* _Exercise goal_: Search the listing below for the string "labels" and show each line that contains it.

* _Input records_:
◆ ◆ ◆

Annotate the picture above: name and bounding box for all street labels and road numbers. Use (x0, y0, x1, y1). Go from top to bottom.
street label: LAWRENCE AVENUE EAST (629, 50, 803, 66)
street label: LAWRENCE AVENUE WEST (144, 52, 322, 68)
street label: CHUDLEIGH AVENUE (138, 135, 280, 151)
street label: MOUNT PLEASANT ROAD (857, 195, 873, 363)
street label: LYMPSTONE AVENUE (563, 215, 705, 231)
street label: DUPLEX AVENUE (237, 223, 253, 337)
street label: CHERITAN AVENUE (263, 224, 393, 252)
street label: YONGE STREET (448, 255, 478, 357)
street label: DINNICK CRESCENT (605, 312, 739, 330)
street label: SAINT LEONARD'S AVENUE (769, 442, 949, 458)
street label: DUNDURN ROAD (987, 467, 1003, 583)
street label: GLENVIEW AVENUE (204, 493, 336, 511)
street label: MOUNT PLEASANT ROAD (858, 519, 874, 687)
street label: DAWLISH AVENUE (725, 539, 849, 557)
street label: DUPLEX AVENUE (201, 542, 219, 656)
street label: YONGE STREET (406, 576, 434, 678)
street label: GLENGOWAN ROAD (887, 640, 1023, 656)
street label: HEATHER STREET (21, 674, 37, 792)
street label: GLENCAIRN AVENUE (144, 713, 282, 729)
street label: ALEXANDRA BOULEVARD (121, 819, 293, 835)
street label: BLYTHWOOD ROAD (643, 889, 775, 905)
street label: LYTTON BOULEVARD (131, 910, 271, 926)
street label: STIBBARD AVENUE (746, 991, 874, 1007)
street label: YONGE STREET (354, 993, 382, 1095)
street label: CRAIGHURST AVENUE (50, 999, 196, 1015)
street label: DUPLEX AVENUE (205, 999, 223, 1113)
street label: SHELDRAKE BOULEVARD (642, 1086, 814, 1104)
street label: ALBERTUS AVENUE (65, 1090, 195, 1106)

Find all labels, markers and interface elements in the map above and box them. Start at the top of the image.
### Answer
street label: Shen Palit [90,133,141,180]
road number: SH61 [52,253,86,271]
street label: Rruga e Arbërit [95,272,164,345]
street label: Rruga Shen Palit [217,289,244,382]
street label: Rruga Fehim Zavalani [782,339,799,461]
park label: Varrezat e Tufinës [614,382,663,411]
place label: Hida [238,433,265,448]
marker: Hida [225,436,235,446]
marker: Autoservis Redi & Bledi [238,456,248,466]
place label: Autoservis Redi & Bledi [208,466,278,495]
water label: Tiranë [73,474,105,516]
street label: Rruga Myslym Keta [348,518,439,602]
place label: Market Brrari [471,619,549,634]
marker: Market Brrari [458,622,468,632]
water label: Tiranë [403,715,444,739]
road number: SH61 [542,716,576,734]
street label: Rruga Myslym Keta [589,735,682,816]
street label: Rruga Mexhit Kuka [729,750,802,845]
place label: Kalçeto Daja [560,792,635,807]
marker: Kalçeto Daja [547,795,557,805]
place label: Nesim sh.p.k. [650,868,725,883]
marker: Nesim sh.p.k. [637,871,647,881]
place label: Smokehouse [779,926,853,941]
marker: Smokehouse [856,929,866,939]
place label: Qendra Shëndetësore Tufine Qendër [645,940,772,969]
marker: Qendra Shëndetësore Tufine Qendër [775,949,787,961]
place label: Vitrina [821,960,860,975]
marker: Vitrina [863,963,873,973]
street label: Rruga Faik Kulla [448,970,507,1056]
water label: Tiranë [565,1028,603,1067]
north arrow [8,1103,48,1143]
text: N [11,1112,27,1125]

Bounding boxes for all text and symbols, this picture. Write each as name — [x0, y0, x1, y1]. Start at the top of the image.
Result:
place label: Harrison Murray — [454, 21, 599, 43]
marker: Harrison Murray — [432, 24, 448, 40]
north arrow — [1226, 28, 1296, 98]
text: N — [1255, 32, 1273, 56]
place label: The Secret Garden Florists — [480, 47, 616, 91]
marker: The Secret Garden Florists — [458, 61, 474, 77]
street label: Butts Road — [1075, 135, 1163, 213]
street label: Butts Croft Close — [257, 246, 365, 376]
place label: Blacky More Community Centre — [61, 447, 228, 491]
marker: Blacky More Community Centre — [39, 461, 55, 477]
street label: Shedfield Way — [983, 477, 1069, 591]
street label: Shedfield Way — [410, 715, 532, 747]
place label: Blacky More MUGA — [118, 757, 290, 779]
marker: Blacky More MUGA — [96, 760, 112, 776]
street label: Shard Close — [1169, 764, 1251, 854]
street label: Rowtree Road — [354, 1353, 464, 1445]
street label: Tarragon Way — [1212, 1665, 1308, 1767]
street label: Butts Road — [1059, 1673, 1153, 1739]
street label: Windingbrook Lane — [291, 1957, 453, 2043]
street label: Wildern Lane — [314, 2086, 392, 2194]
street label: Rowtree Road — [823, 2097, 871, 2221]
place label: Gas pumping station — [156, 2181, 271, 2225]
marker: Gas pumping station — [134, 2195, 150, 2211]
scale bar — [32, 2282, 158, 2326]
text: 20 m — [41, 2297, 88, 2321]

◆ ◆ ◆

* _Your solution_:
Annotate the picture above: name and bounding box for all street labels and road numbers. Use (x0, y0, x1, y1). Go from top to bottom.
Find all labels, markers and interface elements in the map above and box them. Start at the top of the image.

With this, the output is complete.